When Should You Use A Home Equity Loan?

If you need to fund a project and have a clear idea of how much it’ll cost, you’ll probably want to apply for a home equity loan. And since a home equity loan comes with fixed rates, it’s a better choice for someone who wants to know how much their monthly payments will be.

Pros And Cons Of Home Equity Loans Vs. Lines Of Credit

Both home equity loans and HELOCs come with advantages and disadvantages. Understanding the pros and cons of each will help you determine which financing is best for your situation.

Quicken Loans HELOC Review: Pros and Cons

FAQ

What is the average interest rate on a home equity line of credit?

LOAN TYPE
AVERAGE RATE
AVERAGE RATE RANGE
HELOC
9.17%
8.68% – 10.56%

What is the monthly payment on a $50000 home equity line of credit?

Loan amount
Monthly payment
$25,000
$166.16
$50,000
$332.32
$100,000
$673.72
$150,000
$996.95

What is a HELOC from Quicken Loans?

A home equity line of credit (HELOC) acts a bit like a credit card, only your credit limit with a HELOC is based on the equity that you’ve built in your home. Equity is the difference between what your home is worth and what you owe on your mortgage.

What is cheaper home equity loan or line of credit?

Choosing the right home equity financing depends entirely on your unique situation. Typically, HELOCs will have lower interest rates and greater payment flexibility, but if you need all the money at once, a home equity loan is better.

How do I get a home equity loan?

Check out your local credit unions and banks for different options. You’ll want to take a look at the different fees, monthly payments, interest rates, the length of the loan, and any penalties for missing a payment. Also, ask your mortgage lender for a rate since they might give you a competitive rate. How to apply for a home equity loan?

What is a home equity line of credit?

A home equity line of credit, better known as a HELOC, can help. If you’ve built equity in your home, you might be able to qualify for a HELOC. And if you do, you can use the money you borrow for whatever you like. What is a HELOC and how does it work? Here are the basics. What Is A HELOC?

What credit score do you need for a home equity loan?

To qualify for a home equity loan or HELOC, you’ll need a minimum credit score of 620-680 depending on which loan you get. However, if you want to qualify for the best rates and terms, you’ll want to have good to excellent credit. Lenders use your credit score to determine how good you are at handling debt.

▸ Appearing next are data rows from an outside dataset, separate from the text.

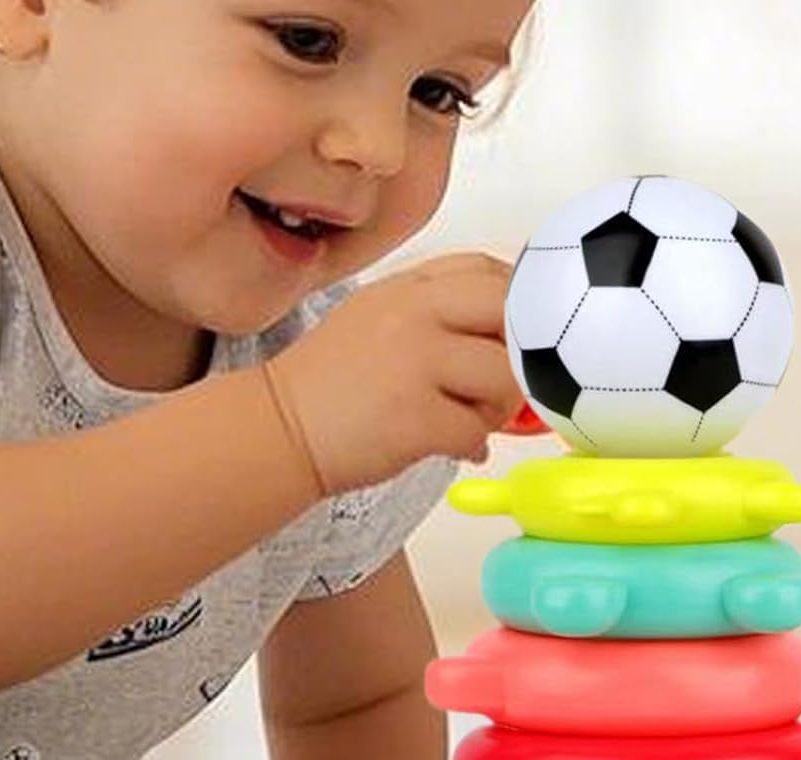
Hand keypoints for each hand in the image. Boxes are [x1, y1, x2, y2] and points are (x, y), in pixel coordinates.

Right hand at [267, 252, 522, 493]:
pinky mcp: (414, 417)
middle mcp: (412, 313)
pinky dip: (472, 446)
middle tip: (504, 382)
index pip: (488, 270)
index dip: (519, 304)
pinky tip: (454, 447)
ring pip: (503, 376)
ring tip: (472, 419)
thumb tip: (505, 337)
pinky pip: (477, 431)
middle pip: (509, 312)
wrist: (278, 428)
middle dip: (522, 353)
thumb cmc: (329, 386)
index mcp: (406, 287)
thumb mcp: (376, 321)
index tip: (518, 335)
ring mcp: (414, 362)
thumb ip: (435, 317)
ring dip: (500, 407)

What is a home equity line of credit (HELOC)?

A HELOC offers a flexible way for homeowners to borrow against their residence’s equity. If you’re interested in a HELOC or refinance, you can start the mortgage process online. Turn your home equity into cash. See how much you could get. A home equity line of credit (HELOC) uses your home equity to provide you a line of credit.